--- EXERCISE DIRECTIONS ---
Where does the word "lines" show up in the records? Copy every line that has it.

--- Dataset entries ---
----

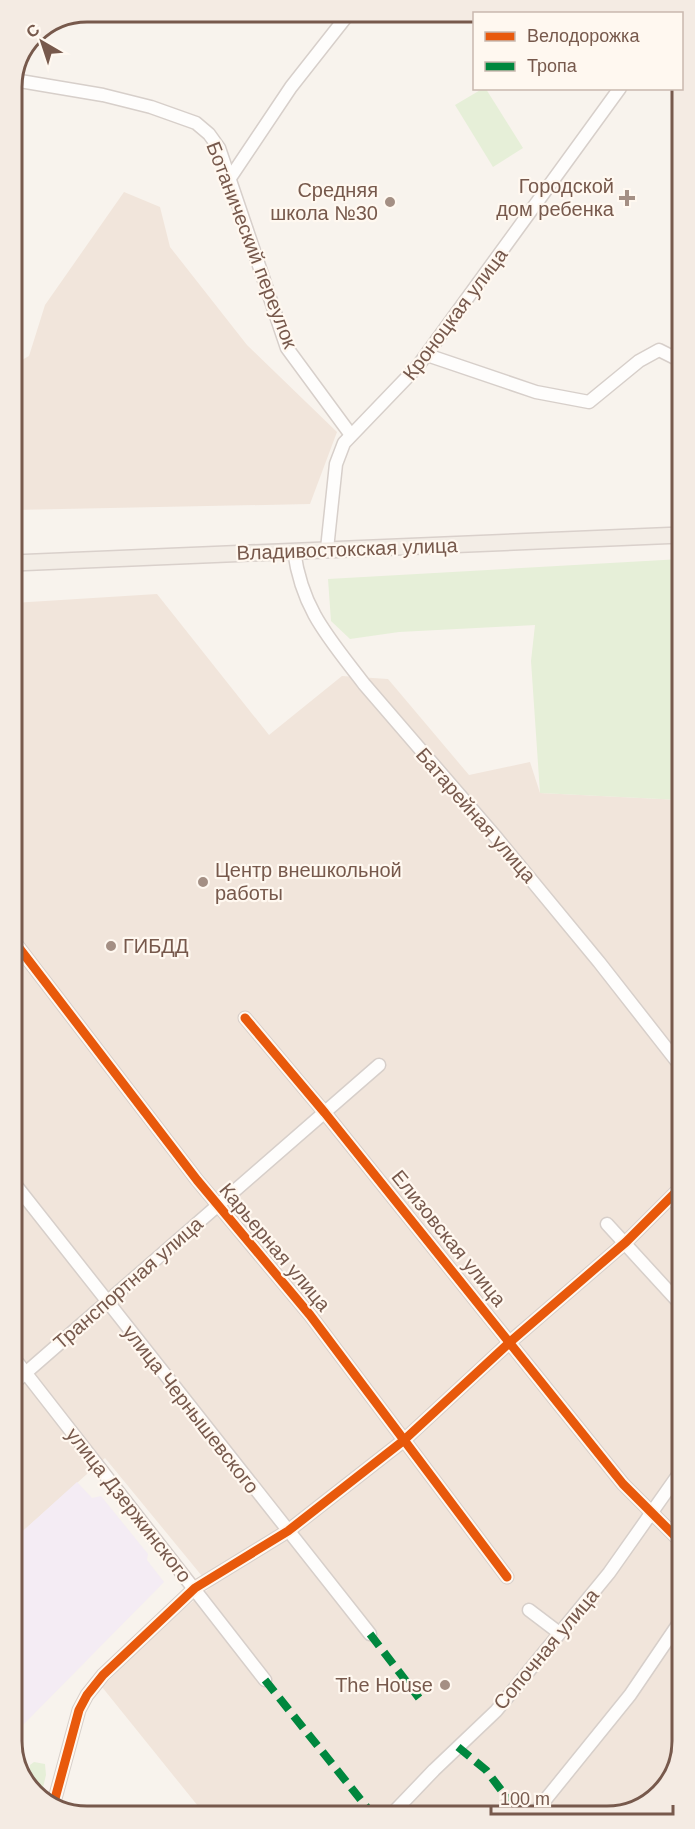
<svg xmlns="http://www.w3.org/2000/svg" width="695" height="1829" viewBox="0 0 695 1829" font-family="Arial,sans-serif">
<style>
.residential{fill:#f1e5db}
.education{fill:#f4ecf4}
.green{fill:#e6efd8}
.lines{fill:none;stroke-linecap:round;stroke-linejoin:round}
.minor-casing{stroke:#d7cfca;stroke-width:15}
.major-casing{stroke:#d9d0cb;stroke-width:18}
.minor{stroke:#fefdfc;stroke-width:12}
.major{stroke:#f3ede6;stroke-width:15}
.quiet{stroke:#00873e;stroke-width:8;stroke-dasharray:15 8;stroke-linecap:butt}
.cycleway-casing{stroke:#fff8f0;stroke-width:13}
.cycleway{stroke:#e8590c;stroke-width:9}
.poi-dot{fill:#a48f84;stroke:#fff8f0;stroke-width:2}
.labels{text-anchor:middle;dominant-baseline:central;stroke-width:4.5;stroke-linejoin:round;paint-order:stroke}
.poi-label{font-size:20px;fill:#77594c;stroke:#fff8f0;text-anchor:end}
.street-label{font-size:20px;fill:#77594c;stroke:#fff8f0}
.rim{fill:none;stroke:#77594c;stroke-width:3}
</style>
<rect width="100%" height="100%" fill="#f8f3ed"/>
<g class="residential">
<path d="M 124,192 L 160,207 L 170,247 L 247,345 L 337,432 L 310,504 L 13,510 L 13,365 L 29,356 L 45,305 Z"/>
<path d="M 157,594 L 269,735 L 342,676 L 388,679 L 469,775 L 530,762 L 540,793 L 681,800 L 683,1742 L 668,1787 L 627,1814 L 206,1816 L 102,1687 L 172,1618 L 211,1587 L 105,1458 L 14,1539 L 13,603 Z"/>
</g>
<path class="education" d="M 77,1482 L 92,1498 L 101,1496 L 148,1554 L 147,1560 L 164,1582 L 19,1729 L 15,1726 L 14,1539 Z"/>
<g class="green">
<path d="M 482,89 L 486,89 L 523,148 L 493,167 L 455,105 Z"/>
<path d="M 681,559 L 681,800 L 540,793 L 531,661 L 535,625 L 399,632 L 350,639 L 331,621 L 328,579 Z"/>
<path d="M 34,1762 L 45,1764 L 46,1775 L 40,1800 L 25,1775 L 30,1769 L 30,1765 Z"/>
</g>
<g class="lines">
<g class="minor-casing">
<g id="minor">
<path d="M 14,80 L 103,95 L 151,107 L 196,123 L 209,134 L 219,148 L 287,348 L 351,435"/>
<path d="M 228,181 L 291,87 L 350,12"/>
<path d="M 427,355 L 536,392 L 589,402 L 639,361 L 659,350 L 681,361"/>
<path d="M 327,549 L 336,464 L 344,443 L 418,366 L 620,88"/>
<path d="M 294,551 C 302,610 329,638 364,684 L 495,836 L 599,962 L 682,1068"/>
<path d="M 13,940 L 197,1180 L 310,1315 L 507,1577"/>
<path d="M 245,1018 L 325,1113 L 623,1484 L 683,1544"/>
<path d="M 14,1183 L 370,1634"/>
<path d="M 607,1224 L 682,1306"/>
<path d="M 14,1358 L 265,1680"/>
<path d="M 14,1383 L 379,1065"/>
<path d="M 529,1610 L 558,1632"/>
<path d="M 53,1806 L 79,1710 L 87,1695 L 103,1675 L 195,1588 L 288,1531 L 403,1441 L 510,1342 L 626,1242 L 682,1186"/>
<path d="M 391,1815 L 434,1770 L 496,1711 L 609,1573 L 683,1468"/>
<path d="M 533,1815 L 630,1695 L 683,1617"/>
</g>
</g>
<g class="major-casing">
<path id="major" d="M 13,563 L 681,535"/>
</g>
<use href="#minor" class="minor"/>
<use href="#major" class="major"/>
<g class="quiet">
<path d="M 370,1634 L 419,1698"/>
<path d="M 265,1680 L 373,1815"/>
<path d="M 458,1747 L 486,1770 L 520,1815"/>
</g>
<g class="cycleway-casing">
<g id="cycleway">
<path d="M 13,940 L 197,1180 L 310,1315 L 507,1577"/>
<path d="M 245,1018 L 325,1113 L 623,1484 L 683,1544"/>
<path d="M 53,1806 L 79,1710 L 87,1695 L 103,1675 L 195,1588 L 288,1531 L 403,1441 L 510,1342 L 626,1242 L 682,1186"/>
</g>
</g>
<use href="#cycleway" class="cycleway"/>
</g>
<g class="poi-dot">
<path d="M624 189h6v6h6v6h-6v6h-6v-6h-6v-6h6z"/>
<circle cx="390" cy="202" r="6"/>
<circle cx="203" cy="882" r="6"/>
<circle cx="111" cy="946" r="6"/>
<circle cx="445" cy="1685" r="6"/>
</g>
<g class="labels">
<g class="poi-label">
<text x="614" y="186">Городской<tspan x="614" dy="23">дом ребенка</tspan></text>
<text x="378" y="190">Средняя<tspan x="378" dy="23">школа №30</tspan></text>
<text x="215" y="870" text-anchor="start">Центр внешкольной<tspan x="215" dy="23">работы</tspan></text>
<text x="123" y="946" text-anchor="start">ГИБДД</text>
<text x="433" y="1685">The House</text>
</g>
<g class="street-label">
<text transform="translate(252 245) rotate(69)">Ботанический переулок</text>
<text transform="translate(455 314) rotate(-53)">Кроноцкая улица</text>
<text transform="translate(347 549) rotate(-2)">Владивостокская улица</text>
<text transform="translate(476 815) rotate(49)">Батарейная улица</text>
<text transform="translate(449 1238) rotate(51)">Елизовская улица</text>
<text transform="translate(275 1247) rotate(50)">Карьерная улица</text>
<text transform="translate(128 1283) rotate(-41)">Транспортная улица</text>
<text transform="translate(191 1409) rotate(52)">улица Чернышевского</text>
<text transform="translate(129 1505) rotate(52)">улица Дзержинского</text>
<text transform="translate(546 1649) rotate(-50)">Сопочная улица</text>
</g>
</g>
<path d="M0 0H695V1829H0ZM87 22H607A65 65 0 0 1 672 87V1741A65 65 0 0 1 607 1806H87A65 65 0 0 1 22 1741V87A65 65 0 0 1 87 22Z" fill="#f4ebe3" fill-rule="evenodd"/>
<path class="rim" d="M87 22H607A65 65 0 0 1 672 87V1741A65 65 0 0 1 607 1806H87A65 65 0 0 1 22 1741V87A65 65 0 0 1 87 22Z"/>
<rect x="473" y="12" width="210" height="78" fill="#fff8f0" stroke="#c9b8ae" stroke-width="1.5"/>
<rect x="485" y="32" width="30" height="9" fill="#e8590c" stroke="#c9b8ae" stroke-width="1.5"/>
<text x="527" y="42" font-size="18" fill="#77594c">Велодорожка</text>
<rect x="485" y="62" width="30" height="9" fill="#00873e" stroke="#c9b8ae" stroke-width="1.5"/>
<text x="527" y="72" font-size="18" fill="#77594c">Тропа</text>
<g transform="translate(42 42) rotate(321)" stroke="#fff8f0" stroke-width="4.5" paint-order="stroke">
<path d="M0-4.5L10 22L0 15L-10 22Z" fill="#77594c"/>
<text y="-9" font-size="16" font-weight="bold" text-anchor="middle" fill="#77594c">С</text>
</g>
<path d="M491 1805v9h182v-9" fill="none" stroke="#77594c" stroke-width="3"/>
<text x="500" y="1805" font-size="18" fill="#77594c" stroke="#fff8f0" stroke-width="4.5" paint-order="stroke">100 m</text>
</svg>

----

--- EXERCISE SOLUTION ---
.lines{fill:none;stroke-linecap:round;stroke-linejoin:round}
<g class="lines">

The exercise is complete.